Constructor
new BasicPreprocessor(splitOn, stopWords, punctuation) → {this}
Creates a new basic preprocessor.
Parameters:
Name | Type | Description |
---|---|---|
splitOn |
RegExp | What to split terms on. Default is any whitespace. |
stopWords |
array | A list of common words to be skipped. Default is `[]`. |
punctuation |
RegExp | Any punctuation to be removed. Default is all common symbols on an English QWERTY keyboard. |
Returns:
- Type
- this
Methods
appendTerm(terms, currentWord, wordOffset) → {array}
Potentially appends a new term to the terms list.
This is largely an _internal_ method.
This lowercases, then cleans the word.
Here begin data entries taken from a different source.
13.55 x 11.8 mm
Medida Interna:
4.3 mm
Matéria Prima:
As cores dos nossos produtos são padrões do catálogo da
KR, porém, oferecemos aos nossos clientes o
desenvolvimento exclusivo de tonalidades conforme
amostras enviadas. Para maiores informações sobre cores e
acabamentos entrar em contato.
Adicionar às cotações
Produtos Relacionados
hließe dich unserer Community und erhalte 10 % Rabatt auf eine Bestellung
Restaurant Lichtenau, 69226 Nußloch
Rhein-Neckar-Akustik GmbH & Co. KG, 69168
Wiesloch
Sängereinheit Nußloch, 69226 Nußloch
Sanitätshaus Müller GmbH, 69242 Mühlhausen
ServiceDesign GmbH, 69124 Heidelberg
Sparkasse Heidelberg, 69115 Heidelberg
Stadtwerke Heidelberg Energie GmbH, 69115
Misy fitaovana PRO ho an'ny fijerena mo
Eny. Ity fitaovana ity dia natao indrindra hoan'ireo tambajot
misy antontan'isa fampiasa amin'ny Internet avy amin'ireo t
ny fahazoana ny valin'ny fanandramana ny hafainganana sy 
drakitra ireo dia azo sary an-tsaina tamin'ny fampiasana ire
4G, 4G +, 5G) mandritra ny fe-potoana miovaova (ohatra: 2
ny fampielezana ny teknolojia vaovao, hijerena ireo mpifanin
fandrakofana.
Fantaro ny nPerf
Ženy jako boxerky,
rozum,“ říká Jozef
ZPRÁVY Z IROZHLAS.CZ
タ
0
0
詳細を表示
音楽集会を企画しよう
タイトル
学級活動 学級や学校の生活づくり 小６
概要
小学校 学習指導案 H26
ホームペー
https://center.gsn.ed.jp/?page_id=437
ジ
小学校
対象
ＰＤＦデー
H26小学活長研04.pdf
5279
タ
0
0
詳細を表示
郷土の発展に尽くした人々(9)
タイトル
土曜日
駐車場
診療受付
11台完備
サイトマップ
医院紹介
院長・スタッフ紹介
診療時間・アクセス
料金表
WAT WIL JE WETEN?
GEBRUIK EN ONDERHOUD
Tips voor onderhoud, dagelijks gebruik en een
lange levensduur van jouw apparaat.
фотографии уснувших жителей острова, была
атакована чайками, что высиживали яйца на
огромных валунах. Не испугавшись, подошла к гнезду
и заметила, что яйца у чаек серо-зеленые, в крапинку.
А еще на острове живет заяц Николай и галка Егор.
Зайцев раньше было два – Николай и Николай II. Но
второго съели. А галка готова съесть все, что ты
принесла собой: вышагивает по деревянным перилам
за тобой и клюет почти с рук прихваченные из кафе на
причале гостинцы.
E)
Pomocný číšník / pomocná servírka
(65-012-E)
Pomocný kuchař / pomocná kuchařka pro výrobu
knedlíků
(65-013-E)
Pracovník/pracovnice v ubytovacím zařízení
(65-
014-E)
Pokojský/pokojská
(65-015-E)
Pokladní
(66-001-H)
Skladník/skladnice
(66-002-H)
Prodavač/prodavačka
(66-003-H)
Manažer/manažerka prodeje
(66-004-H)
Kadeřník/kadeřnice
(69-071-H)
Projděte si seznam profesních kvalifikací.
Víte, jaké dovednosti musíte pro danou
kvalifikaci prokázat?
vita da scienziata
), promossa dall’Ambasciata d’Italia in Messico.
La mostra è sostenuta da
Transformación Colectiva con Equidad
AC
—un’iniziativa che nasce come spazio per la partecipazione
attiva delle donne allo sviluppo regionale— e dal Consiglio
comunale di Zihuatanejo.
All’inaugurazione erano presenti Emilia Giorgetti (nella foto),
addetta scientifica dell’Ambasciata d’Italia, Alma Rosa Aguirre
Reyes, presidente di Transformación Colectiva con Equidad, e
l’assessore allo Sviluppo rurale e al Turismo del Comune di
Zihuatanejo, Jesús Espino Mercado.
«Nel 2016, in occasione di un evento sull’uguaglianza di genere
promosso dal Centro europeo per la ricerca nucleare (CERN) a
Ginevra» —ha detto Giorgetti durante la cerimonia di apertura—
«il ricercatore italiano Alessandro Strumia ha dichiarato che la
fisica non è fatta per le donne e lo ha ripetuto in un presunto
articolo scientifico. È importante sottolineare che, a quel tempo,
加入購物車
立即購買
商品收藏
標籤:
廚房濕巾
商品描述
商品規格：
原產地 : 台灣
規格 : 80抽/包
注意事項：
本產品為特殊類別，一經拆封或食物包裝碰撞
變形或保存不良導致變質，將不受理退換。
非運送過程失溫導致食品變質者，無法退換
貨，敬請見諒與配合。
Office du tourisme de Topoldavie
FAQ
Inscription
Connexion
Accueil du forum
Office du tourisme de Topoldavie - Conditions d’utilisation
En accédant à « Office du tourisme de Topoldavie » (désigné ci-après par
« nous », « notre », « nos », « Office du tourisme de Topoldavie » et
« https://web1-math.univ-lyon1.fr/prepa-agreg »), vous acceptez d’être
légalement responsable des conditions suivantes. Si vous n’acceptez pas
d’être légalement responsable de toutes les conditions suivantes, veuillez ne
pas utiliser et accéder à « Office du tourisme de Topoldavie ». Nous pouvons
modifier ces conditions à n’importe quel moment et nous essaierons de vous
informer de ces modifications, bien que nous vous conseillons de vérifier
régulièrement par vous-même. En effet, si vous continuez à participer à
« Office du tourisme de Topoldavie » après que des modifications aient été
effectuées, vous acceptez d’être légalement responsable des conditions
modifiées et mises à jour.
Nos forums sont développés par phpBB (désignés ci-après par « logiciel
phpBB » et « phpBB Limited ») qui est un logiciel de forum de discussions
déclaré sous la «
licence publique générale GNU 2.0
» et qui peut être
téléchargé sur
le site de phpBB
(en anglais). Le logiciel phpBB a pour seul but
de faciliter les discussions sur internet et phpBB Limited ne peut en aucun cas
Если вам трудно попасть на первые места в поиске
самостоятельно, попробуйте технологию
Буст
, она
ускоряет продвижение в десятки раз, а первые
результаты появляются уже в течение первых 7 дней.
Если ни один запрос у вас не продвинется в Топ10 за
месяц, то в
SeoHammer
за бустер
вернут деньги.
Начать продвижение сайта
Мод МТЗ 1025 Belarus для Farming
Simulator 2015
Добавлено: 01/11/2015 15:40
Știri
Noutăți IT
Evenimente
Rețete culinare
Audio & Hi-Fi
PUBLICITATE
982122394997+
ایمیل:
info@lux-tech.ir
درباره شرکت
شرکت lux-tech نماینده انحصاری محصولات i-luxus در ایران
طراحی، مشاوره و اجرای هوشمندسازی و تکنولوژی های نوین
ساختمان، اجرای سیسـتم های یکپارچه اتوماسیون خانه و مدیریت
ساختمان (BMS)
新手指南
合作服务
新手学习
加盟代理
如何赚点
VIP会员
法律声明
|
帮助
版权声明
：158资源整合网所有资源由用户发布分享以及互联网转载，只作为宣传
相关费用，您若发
If there are any characters left
post-cleaning, it will create a new `TermPosition`, and append it to
the `terms` list **IN-PLACE**.
Parameters:
Name | Type | Description |
---|---|---|
terms |
array | The existing term list. |
currentWord |
string | The word to added. |
wordOffset |
int | The offset of the word within the document. |
Returns:
- Type
- array
clean(word) → {string}
Cleans a word.
Currently, this is just stripping out basic punctuation characters.
Parameters:
Name | Type | Description |
---|---|---|
word |
string | The word to be cleaned. |
Returns:
- Type
- string
process(doc) → {array}
Processes a document into a list of terms (`TermPosition` objects).
Parameters:
Name | Type | Description |
---|---|---|
doc |
string | The text to preprocess for the engine. |
Returns:
- Type
- array